Enfin et surtout, les besoins en effectifs sont considérables dans le domaine du réarmement de l’État territorial, comme l’a rappelé fortement la Cour des comptes dans son rapport de mai 2022.

À cet égard, la réallocation des effectifs préfectoraux entre les territoires en fonction de leurs besoins demeure un impératif tout particulier. L’exécutif semble, ici ou là, le reconnaître. Cependant, comme l’a relevé le rapporteur spécial, les engagements du Gouvernement à ce sujet sont encore trop vagues : il reste à définir des critères objectifs et transparents de répartition des moyens humains entre les préfectures, prenant en compte les réalités propres à chaque territoire.

En parallèle, la priorisation des missions des préfectures telle qu’elle est présentée dans le document du ministère de l’intérieur intitulé Missions prioritaires des préfectures 2022-2025 pose question : il semble en effet que cette sélection recoupe en réalité l’essentiel des missions exercées, ce qui limite grandement l’intérêt d’une telle démarche.
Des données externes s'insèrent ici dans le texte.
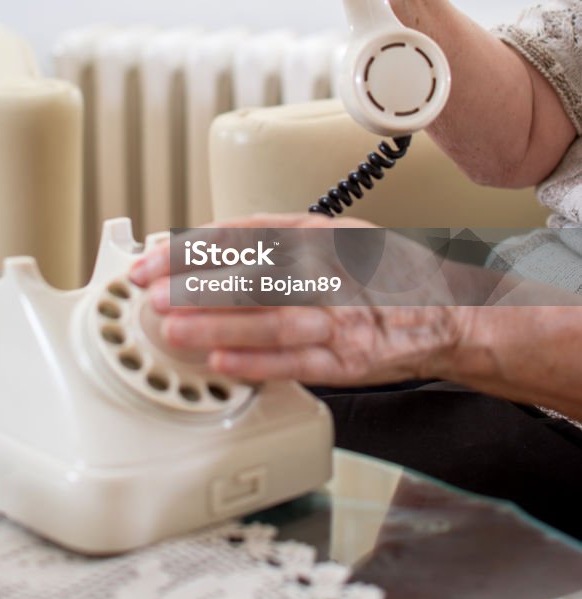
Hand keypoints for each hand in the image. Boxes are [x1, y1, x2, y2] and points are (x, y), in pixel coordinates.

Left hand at [128, 214, 468, 385]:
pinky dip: (257, 363)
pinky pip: (296, 362)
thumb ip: (283, 238)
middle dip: (196, 284)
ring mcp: (340, 318)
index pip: (245, 235)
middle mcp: (330, 271)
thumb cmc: (384, 274)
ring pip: (271, 319)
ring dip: (218, 325)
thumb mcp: (337, 235)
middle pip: (253, 275)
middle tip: (153, 291)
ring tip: (175, 328)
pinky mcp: (347, 361)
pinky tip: (223, 362)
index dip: (195, 247)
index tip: (156, 258)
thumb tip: (218, 244)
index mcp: (321, 235)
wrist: (444, 314)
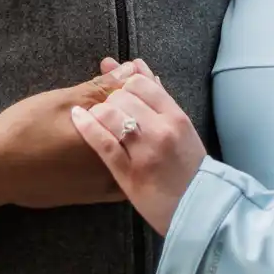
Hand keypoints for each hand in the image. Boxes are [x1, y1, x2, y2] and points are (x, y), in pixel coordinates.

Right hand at [0, 75, 127, 208]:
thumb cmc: (24, 130)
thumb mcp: (63, 100)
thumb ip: (102, 87)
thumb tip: (132, 69)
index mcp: (108, 137)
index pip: (138, 106)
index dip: (141, 82)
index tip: (137, 68)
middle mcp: (114, 164)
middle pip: (140, 129)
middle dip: (140, 103)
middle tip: (133, 81)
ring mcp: (106, 183)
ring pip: (134, 151)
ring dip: (133, 126)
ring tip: (125, 106)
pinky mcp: (95, 196)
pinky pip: (123, 173)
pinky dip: (126, 153)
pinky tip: (119, 139)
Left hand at [71, 59, 206, 235]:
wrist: (195, 207)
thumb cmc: (187, 166)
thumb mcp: (181, 127)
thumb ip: (159, 97)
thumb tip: (137, 65)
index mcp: (176, 117)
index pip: (142, 84)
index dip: (125, 84)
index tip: (120, 93)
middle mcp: (161, 130)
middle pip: (122, 97)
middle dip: (110, 99)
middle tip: (108, 110)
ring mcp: (144, 151)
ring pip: (110, 115)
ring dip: (98, 112)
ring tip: (95, 117)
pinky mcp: (127, 172)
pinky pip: (102, 142)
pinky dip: (87, 126)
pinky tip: (78, 118)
La position adoptée par le Sénat lors de l’examen de la loi relative à la différenciation, la décentralisation, la déconcentration et portant diverses mesures de simplification de l’action publique locale (3DS) et les réflexions du groupe de travail sénatorial sur la décentralisation pourraient inspirer une définition intelligente des priorités ; il y aurait là un moyen utile de réaffirmer l’importance centrale du préfet dans le lien entre les services de l’État et les collectivités en général, mais aussi de promouvoir le développement de la fonction de conseil des préfectures auprès des collectivités locales.